Queda el consuelo de que a nivel local no se percibe una exacerbación del individualismo como comportamiento descrito como «la tendencia sociológica que otorga primacía al individuo respecto de la colectividad».
A ver si nos hacemos entender: el juntarse estrechamente para tragos vis a vis, pero de muchas narices y bocas a la vez sin higiénicos cubrimientos de por medio, da a entender que el impulso hacia los comportamientos gregarios que se atribuye a los humanos como seres que llegan a odiar la soledad, es entre dominicanos superior a algunos promedios de otras naciones.
Eximirse de los compadreos y veladas que ponen a la gente casi mejilla con mejilla, sería pedir demasiado en ciertos ambientes de tierra adentro.
Así como el trabajo fue descrito en el cancionero de merengues como «castigo divino», apropiado para el buey más que nada, el distanciarse de los gentíos que se forman en locales comerciales y abstenerse de reuniones familiares que podrían incluir a tres generaciones y unos cuantos compañeros de trabajo y vecinos, es algo que en muchas psiquis criollas se prefiere reservar a individuos de la talla del viejo pescador al que en una novela Ernest Hemingway describe como echado a la mar, lejos de quienes pudieron haberlo ayudado a capturar un gran pez. Tampoco se hubiera contagiado de la Covid-19.

[Contenido transcrito de las páginas]
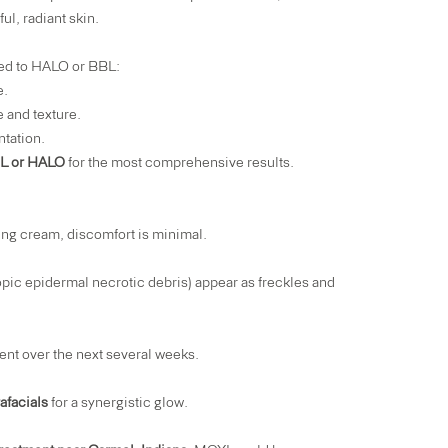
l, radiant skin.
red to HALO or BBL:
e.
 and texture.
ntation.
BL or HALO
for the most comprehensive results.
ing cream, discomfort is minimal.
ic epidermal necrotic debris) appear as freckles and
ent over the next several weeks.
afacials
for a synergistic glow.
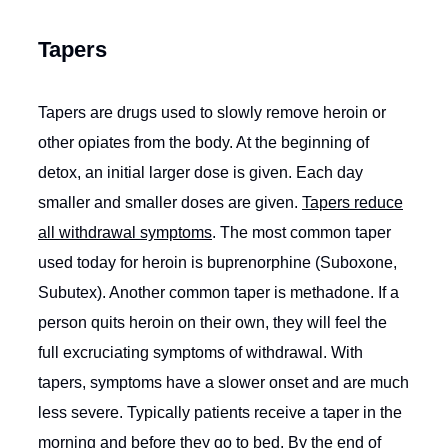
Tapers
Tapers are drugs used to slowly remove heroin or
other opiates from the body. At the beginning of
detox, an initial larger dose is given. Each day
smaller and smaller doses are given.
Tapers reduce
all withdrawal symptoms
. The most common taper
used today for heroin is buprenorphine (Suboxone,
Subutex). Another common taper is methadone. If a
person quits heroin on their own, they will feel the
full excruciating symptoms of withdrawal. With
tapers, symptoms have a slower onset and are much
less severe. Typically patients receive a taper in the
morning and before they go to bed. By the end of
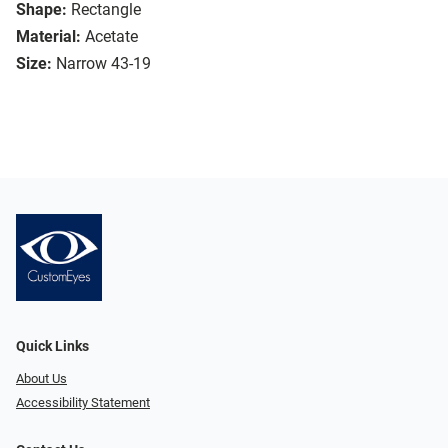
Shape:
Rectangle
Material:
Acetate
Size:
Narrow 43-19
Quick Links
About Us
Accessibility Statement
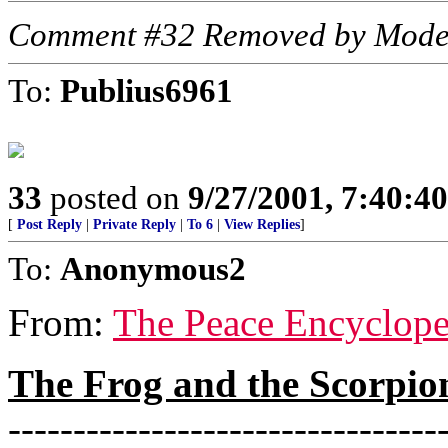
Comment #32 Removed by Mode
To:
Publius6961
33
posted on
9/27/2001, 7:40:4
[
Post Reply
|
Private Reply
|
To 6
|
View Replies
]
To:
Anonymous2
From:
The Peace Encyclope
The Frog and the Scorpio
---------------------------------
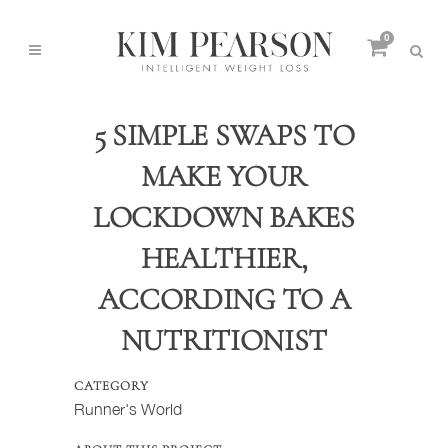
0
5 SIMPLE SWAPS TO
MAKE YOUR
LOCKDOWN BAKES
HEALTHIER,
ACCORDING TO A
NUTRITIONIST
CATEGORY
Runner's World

Requisitos de tareas:
a – Reproduce del texto sobre la convivencia de los dominicanos el pasaje que empieza con "Eximirse de los" y sigue hasta "de la Covid-19.".
b – En el texto sobre la convivencia de los dominicanos, ¿cómo se describe el trabajo en el cancionero de merengues?
c – Continúa el texto sobre la convivencia de los dominicanos a partir de donde termina.

Resultados:
a –
Eximirse de los compadreos y veladas que ponen a la gente casi mejilla con mejilla, sería pedir demasiado en ciertos ambientes de tierra adentro.
Así como el trabajo fue descrito en el cancionero de merengues como «castigo divino», apropiado para el buey más que nada, el distanciarse de los gentíos que se forman en locales comerciales y abstenerse de reuniones familiares que podrían incluir a tres generaciones y unos cuantos compañeros de trabajo y vecinos, es algo que en muchas psiquis criollas se prefiere reservar a individuos de la talla del viejo pescador al que en una novela Ernest Hemingway describe como echado a la mar, lejos de quienes pudieron haberlo ayudado a capturar un gran pez. Tampoco se hubiera contagiado de la Covid-19.

b – Como «castigo divino», apropiado para el buey más que nada.

c –
Ir de trulla en trulla, asistiendo a bodas, bautizos, despedidas de soltero y aguinaldos, tratando de resultar invisible a las autoridades, es pasión irrefrenable a distintos niveles, facilitada por una movilidad de tránsito de adquisición masiva llamada motocicleta.
Es la única locomoción que fomenta comportamientos unipersonales en lo que se va o viene de los jolgorios que puede ser tan mortal como el peor de los virus. Son tantos los usuarios, y tantos los accidentes que sufren por imprudentes, que no se necesita contagio alguno para que saturen las salas de emergencia de los hospitales al tiempo de aumentar el consumo de ataúdes.
«Velo y mortaja del cielo baja», según aparece en el refranero popular, pero existen despreocupaciones sin marcha nupcial que salen caras en salud y vidas. Así como se recurre a cadena de oraciones, en servicios como el Metro las filas y los apiñamientos en vagones también unen voluntades que
permitirían a cualquier germen saltar como ballerina de cuerpo en cuerpo, ayudado por los infectados asintomáticos, que son muchos y tienden también a pegarse demasiado.
En cualquier automóvil de la modalidad de transporte público no colectivo que sigue proliferando, cualquier estornudo repartiría transmisiones virales hacia a los seis representantes de igual número de familias atrapados angostamente entre cuatro puertas de las ruinas vehiculares llamadas «concho», incluyendo la del chofer.
Hacia cada hogar de los viajeros se dirigiría un mensajero-portador del microscópico mal. Su entrada a «arientes» y parientes, incluyendo a los abuelos y sus nietos, estaría asegurada sin que ninguno de ellos pasara previamente por la tortura de encerrarse en carrocerías inadecuadas e insalubres.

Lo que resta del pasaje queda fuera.